_TASKS FOR THIS EXERCISE_
a) Decide whether each statement below agrees with the press statement on the Philippine economy in the first quarter of 2024. Answer yes or no for each, and quote the words from the statement that settle it: (i) The Industry sector grew by 5.1 percent. (ii) Malaysia's first-quarter growth was faster than the Philippines'. (iii) Merchandise imports rose because more transport equipment was brought in.
b) Extend the press statement on the Philippine economy's first-quarter 2024 performance, beginning right after its last sentence.

_PROVIDED TEXT_
== Segment start ==

As-Delivered Press Statement of NEDA Secretary Arsenio M. Balisacan

on the Philippine Economic Performance

for the First Quarter of 2024

Philippine Statistics Authority

12/F Eton Centris 5, Quezon City

09 May 2024 | 10:00 AM

 

  

Good morning, everyone!

I speak before you today with a sense of optimism and pride. Despite our challenges on both domestic and international fronts, our economy continues to demonstrate remarkable resilience and growth.

As Undersecretary Dennis Mapa reported, our gross domestic product increased by 5.7 percent in the first quarter of 2024. This performance retains the country’s position as a leading force among Asia’s emerging economies. Our first quarter GDP growth rate is about the same as Vietnam’s, surpassing other major economies such as China at 5.3 percent, Indonesia at 5.1 percent, and Malaysia at 3.9 percent, but slower than India’s projected growth rate of 6.2 percent.

From the start of the year, we have been experiencing several shocks, the major ones being the long period of the heatwave, and related to that, the El Niño, and geopolitical tensions. Our first quarter economic performance is a testament to our people’s and industries’ resilience.

Despite the damage caused by El Niño, our Agriculture sector still managed to record growth, albeit at a slower pace of 0.4 percent. The Industry sector, driven by growth in manufacturing and higher output of food, electronics, and chemical products, showed robust performance with a 5.1 percent increase. The Services sector also grew by 6.9 percent, supported by the continued recovery of tourism-related activities.

Fueling our optimism is the significant turnaround of the growth of the net exports sector, which rebounded to 9.5 percent. This growth starkly contrasts with the contraction experienced in the same period last year at -11.8 percent and in Q4 of 2023 at -14.9 percent. The primary driver of this increase in our merchandise exports was the recovery in exports of electronic products. In contrast, merchandise imports remained muted due to a decline in imports of transport equipment.

However, we must acknowledge the moderated growth in our domestic demand, which reflected the less favorable business sentiment. Construction slowed down, no doubt affected by prolonged periods of extreme heat. Household spending also slowed due to elevated prices of major food items and the heat wave. Meanwhile, government spending also slowed down, primarily due to the sliding of a large amount of expenditure to April this year, whereas the government made such spending in March last year.

== Segment end ==

_GIVEN INFORMATION_
== Segment start ==

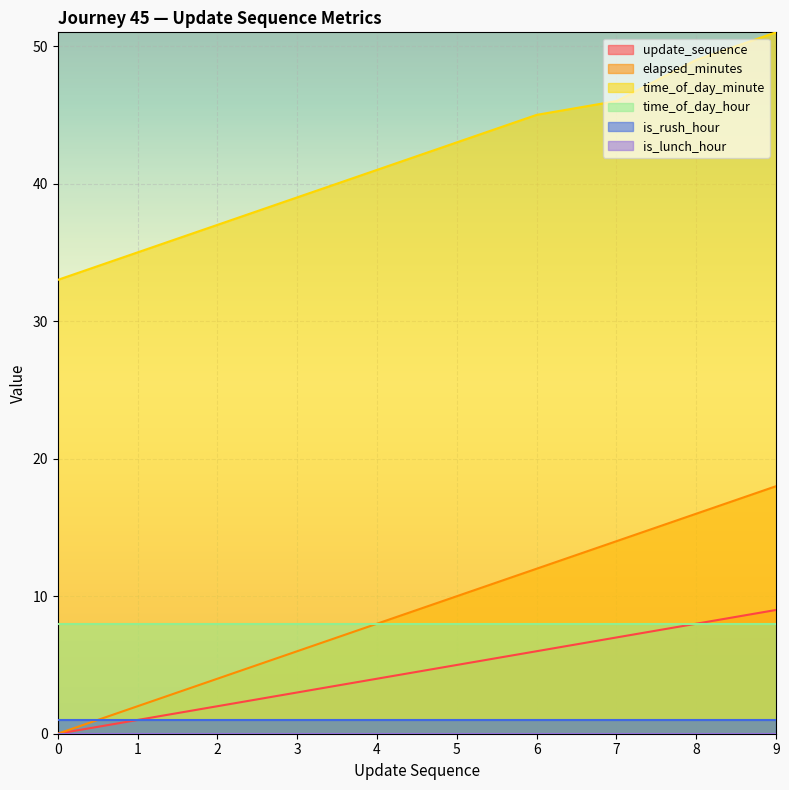

What is the value of the time_of_day_minute point at the 1st from the left?

33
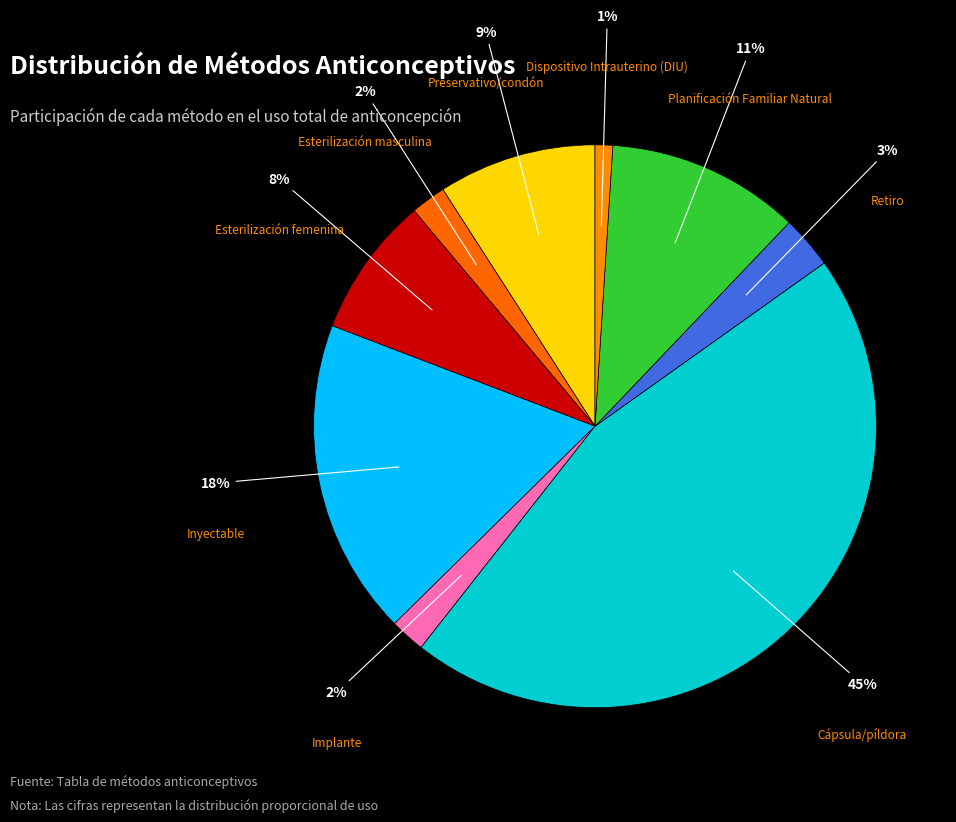

To the nearest percent, what is the difference between the largest and smallest slice percentages?

44%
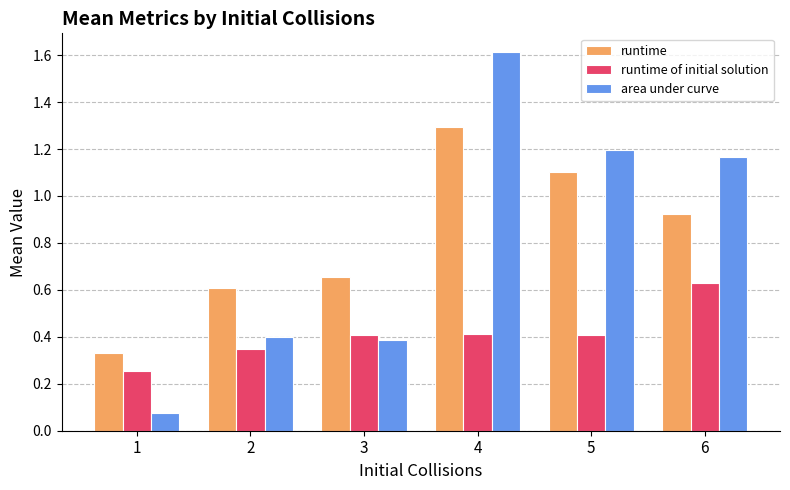

What is the greatest value displayed?

1.6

== Segment end ==

_ANSWERS FOR THIS EXERCISE_
a)
(i) Yes: "The Industry sector, driven by growth in manufacturing and higher output of food, electronics, and chemical products, showed robust performance with a 5.1 percent increase."
(ii) No: "surpassing other major economies such as China at 5.3 percent, Indonesia at 5.1 percent, and Malaysia at 3.9 percent"
(iii) No: "merchandise imports remained muted due to a decline in imports of transport equipment."

b)
Ensuring food security remains the top goal. Given extreme weather conditions and climate change, we will invest more in research and innovation to enable our agriculture and food systems to cope with this challenge. We have seen how pre-emptive measures have significantly mitigated the impact of El Niño on the agriculture sector. But a lot more needs to be done, in addition to adjustments in planting calendars. In the meantime, the government is committed to utilizing strategic trade policies to augment domestic production and establish mechanisms to empower consumers to combat inflation. We reiterate that failing to augment local production with importation during shortages can exacerbate food insecurity and perpetuate poverty.

We will continue to implement a whole-of-government approach to alleviate the impact of El Niño while preparing for La Niña. We are collaborating with distribution utilities to manage the increasing electricity demand and working with private water concessionaires to address leaks and wastage, ensuring water security.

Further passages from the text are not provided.